Prejuízo cultural às crianças do campo

Um acordo entre o governo de Yeda Crusius, no Rio Grande do Sul, e o Ministério Público Estadual para impedir que as escolas itinerantes do MST continuem a educar as crianças e adolescentes das áreas rurais é uma atitude que beira a criminalidade educacional à medida que não conseguirá proporcionar uma educação semelhante. O governo estadual sequer consegue dar às crianças urbanas uma educação adequada, que dirá às crianças moradoras em zonas rurais.

A educação da população é um dever do Estado, mas este não necessita fazê-la sozinho. Os governos compreenderam que não há compromisso nacional que possa ser realizado unicamente com os instrumentos dos Estados. O Estado é rico em burocracia e pobre em eficiência. É ágil na cobrança de impostos e moroso no atendimento dos programas sociais.

Ao determinar o fechamento de escolas itinerantes rurais do MST, de anunciar o rompimento do convênio, devido ao perigoso “recrutamento de novos militantes dispostos a ações que ameaçam a ordem pública” ou porque “é uma medida em defesa das crianças acampadas”, como declarou o procurador de Justiça, tanto o MP como o governo estadual dão mostras da mais perversa discriminação social a partir de uma posição de classe e da mais cínica justificativa oficial. O que ameaça a ordem pública é o aprofundamento da miséria e da desigualdade de oportunidades entre os diversos segmentos da população.

Esse ato do governo e do MP gaúcho é um ato criminoso para com as crianças e suas famílias. Pior é o método e o momento: primeiro o governo estadual coloca a fatura de despejo escolar nas mãos do Ministério Publico; segundo, o faz em um período de início de ano letivo, quando as classes das escolas já estão formadas. Sofrendo uma demanda maior que podem suportar. Com prédios precários, professores mal pagos e funcionários em falta.

Qualquer testemunho do padrão educacional e físico das escolas públicas brasileiras envergonha qualquer cidadão, menos os responsáveis pelos programas que gesticulam, em defesa, com dados e circunstâncias criadas pela escassa responsabilidade governamental diante da sua população.
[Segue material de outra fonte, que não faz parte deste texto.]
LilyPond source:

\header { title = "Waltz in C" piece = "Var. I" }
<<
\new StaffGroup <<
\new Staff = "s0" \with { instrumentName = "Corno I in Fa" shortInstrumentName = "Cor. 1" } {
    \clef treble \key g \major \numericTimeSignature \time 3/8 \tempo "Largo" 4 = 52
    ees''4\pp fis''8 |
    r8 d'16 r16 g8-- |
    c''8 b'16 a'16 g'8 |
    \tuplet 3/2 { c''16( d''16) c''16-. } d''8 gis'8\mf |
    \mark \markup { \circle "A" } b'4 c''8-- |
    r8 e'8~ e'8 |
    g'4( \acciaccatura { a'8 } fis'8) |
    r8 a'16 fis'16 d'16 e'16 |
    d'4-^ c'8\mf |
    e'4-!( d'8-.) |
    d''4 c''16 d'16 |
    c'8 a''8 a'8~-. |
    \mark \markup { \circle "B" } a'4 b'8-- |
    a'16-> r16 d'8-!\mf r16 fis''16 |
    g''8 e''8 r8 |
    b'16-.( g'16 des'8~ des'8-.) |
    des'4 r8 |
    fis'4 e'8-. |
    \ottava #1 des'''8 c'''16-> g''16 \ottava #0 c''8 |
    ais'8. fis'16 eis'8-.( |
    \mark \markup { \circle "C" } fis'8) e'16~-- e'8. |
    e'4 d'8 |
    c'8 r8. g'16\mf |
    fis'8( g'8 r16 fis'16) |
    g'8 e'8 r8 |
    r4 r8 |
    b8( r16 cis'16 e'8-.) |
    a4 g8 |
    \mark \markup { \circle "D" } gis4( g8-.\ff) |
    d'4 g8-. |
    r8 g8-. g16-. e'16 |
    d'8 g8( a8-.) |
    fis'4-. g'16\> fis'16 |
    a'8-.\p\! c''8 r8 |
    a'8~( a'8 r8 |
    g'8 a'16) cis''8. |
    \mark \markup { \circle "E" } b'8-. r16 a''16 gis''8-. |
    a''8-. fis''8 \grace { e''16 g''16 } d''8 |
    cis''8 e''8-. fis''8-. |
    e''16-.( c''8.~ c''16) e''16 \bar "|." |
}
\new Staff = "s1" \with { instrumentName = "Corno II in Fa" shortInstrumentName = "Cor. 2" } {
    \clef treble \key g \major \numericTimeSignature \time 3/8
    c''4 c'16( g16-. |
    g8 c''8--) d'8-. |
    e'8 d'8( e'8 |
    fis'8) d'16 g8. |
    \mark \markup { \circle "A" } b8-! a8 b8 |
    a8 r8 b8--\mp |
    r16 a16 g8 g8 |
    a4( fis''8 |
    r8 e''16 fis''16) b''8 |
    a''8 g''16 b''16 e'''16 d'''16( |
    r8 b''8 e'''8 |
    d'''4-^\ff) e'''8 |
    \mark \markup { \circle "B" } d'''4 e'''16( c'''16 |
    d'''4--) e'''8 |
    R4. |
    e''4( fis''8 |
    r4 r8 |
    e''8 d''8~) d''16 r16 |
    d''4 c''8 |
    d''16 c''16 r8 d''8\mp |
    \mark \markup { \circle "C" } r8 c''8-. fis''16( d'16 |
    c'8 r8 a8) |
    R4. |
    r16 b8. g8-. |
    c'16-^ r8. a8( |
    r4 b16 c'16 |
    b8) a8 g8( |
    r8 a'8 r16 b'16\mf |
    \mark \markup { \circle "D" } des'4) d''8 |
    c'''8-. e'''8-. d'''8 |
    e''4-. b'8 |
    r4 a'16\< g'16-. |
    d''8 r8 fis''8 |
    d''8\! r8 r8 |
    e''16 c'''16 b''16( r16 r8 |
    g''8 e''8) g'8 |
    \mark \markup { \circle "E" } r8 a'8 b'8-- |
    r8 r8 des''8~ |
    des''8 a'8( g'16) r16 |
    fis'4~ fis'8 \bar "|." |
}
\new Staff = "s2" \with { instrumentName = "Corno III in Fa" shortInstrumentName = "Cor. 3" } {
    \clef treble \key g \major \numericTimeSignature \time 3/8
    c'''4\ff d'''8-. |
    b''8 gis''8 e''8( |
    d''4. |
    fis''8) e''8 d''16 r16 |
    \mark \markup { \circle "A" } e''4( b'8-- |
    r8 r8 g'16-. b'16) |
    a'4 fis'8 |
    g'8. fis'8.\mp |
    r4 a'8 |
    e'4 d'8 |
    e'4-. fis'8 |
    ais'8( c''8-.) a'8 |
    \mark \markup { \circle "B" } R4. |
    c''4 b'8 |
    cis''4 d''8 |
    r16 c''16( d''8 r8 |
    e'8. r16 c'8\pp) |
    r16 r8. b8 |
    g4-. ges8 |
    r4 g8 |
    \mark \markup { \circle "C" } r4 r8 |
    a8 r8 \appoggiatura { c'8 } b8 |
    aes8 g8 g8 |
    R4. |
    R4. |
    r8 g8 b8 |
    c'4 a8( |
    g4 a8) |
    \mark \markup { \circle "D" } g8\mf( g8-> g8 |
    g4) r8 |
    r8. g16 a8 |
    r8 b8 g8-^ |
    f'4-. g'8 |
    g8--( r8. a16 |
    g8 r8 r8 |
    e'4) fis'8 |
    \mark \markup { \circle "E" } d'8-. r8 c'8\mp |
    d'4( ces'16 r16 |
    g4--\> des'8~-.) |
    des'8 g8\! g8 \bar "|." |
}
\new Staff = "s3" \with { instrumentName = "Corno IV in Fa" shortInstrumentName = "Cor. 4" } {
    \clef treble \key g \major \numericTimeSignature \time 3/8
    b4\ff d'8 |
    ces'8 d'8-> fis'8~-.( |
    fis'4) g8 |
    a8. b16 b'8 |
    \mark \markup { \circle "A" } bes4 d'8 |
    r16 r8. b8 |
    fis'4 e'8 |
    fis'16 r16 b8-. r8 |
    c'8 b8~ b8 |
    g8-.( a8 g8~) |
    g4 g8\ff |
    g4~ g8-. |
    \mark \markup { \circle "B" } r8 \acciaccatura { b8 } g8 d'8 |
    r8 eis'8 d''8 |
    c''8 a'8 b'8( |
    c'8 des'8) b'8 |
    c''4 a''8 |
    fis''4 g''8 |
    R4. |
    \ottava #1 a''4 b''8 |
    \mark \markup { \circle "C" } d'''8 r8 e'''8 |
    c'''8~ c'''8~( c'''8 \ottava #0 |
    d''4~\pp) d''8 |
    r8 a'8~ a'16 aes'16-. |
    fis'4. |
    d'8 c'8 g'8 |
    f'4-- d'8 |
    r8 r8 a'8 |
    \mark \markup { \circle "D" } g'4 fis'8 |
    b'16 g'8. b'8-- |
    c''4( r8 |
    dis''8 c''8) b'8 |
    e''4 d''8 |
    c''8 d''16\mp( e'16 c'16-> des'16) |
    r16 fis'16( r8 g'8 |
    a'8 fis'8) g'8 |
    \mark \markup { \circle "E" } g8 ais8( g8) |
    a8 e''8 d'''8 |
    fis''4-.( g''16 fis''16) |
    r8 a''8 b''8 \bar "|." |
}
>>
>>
O MP gaúcho deveria realizar uma vistoria nas escolas municipais que deverão receber as quinhentas crianças que virão das escolas itinerantes do MST. Como defensor da população o MP deveria estar monitorando as execuções orçamentárias e físicas dos programas educacionais dos estados e não acirando o confronto das classes sociais. Pois, como é de conhecimento público o Conselho Superior do Ministério Publico gaúcho aprovou relatório propondo “ação civil pública com vistas à dissolução do MST e declaração de sua ilegalidade” e a “intervenção nas escolas do MST”, pois “as bases pedagógicas veiculadas nas escolas mantidas ou geridas pelo MST são nitidamente contrárias aos princípios contidos na Constituição Federal”.

Ao ver, nos meios de comunicação, uma promotora pública dizendo que os municípios vão fornecer transportes para as crianças do campo para estudarem nas escolas da periferia da cidade, perguntei-me se aquela juíza estava se referindo aos pequenos municípios gaúchos. A observação do transporte público e escolar nas capitais brasileiras, que deveriam ser vitrines da Nação, é trágica. Caso houvesse uma vistoria rigorosa nas frotas de ônibus de Brasília, provavelmente, a população da Capital Federal ficaria sem transporte público. Pense os municípios pequenos perdidos nos rincões gaúchos.

Por estes motivos, o Inesc associa-se a indignação dos movimentos sociais campo e, em especial da Comissão Pastoral da Terra (CPT), que em nota denominada “Terrorismo cultural no Rio Grande do Sul: fechamento de escolas em Acampamentos” declara: “sua inconformidade e indignação contra a determinação do Ministério Público Estadual e do Governo do Rio Grande do Sul de fechamento da Escola Itinerante do MST (…). A medida nefasta, primeira entre outras que se seguirão, é um verdadeiro terrorismo cultural, pois a alternativa que se oferece às crianças é ficarem sem aula ou passarem o dia todo fora de casa, parte nos transportes precários, parte em escolas urbanas estranhas à sua cultura”.